The twelfth in this great crime fiction series ( the Maine game warden) and, though it mightn’t be the first time I’ve said this, could be the best ever. It’s high energy, structured more intricately than Doiron’s usual. We open on Bowditch in his Jeep crashing through the icy surface of a river—his tires slashed by spikes planted in the road, so somebody wants him there—and proceed apace, alternating past events with his in-the-moment struggle for survival.

The Sweetest Days by John Hough, Jr. (Gallery).

And on another hand…a novel in which nothing much happens except a long, loving marriage, realistically portrayed, with frights and hurts, but warmth and intimacy, too. The setting is New England (mostly), the style is beautiful but not showy—powerfully evocative without seeming insistent.

Resistance by Val McDermid, Kathryn Briggs (Grove Atlantic/Black Cat).
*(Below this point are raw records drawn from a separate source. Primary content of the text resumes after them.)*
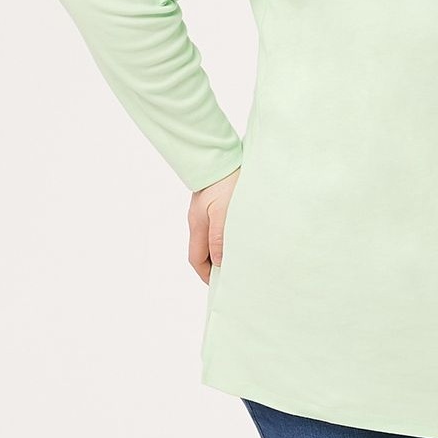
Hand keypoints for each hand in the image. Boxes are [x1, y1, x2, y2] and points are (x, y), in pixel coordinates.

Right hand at [188, 168, 239, 282]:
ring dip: (222, 249)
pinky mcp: (214, 200)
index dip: (207, 275)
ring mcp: (205, 209)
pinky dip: (226, 235)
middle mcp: (198, 219)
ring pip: (211, 237)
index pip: (197, 259)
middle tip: (234, 274)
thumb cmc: (225, 180)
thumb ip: (220, 238)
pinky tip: (241, 235)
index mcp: (198, 225)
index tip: (221, 284)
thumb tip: (220, 262)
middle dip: (215, 265)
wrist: (220, 153)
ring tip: (241, 257)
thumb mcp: (223, 212)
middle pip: (203, 250)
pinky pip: (217, 224)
Strong stuff, this, and more than just timely—a graphic novel (Briggs is the illustrator) in and about a worldwide pandemic, adapted by the great McDermid from her own radio play of a couple of years ago (yes, pre-Covid). It is, then, in no sense “comics”, and not crime fiction, as we expect from McDermid. It’s a sort of compact epic, following the progress of that deadly infection from its first outbreak at a music festival, where we meet a journalist we’ll follow (and whose husband and kids we come to know well, too), as the pandemic grows and spreads.